*What you need to do*.
Where an entry below contains an image, skip the image and copy the rest exactly.

++++ Records supplied ++++

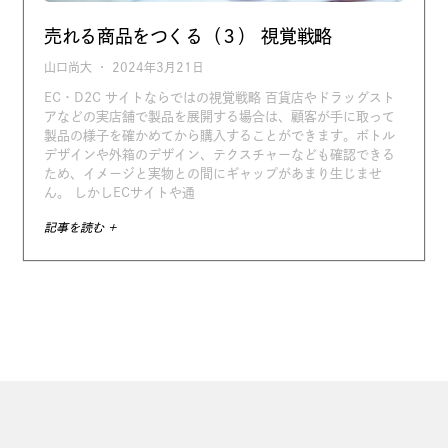
売れる商品をつくる（３） 視覚戦略
山口尚大
2024年3月21日
EC・D2C サイトならではの視覚戦略 百貨店やドラッグスト
アなどの実店舗で製品を展開する場合は、顧客が手に取って
製品の様子を確かめてから購入することができます。ボトル
デザインや外箱のデザイン、テクスチャーなども確認できる
ため、イメージと実物との間にギャップがあまり生じませ
ん。 しかしECサイトや通
記事を読む +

++++

*Output*.
売れる商品をつくる（３） 視覚戦略
山口尚大
2024年3月21日
EC・D2C サイトならではの視覚戦略 百貨店やドラッグスト
アなどの実店舗で製品を展開する場合は、顧客が手に取って
製品の様子を確かめてから購入することができます。ボトル
デザインや外箱のデザイン、テクスチャーなども確認できる
ため、イメージと実物との間にギャップがあまり生じませ
ん。 しかしECサイトや通
記事を読む +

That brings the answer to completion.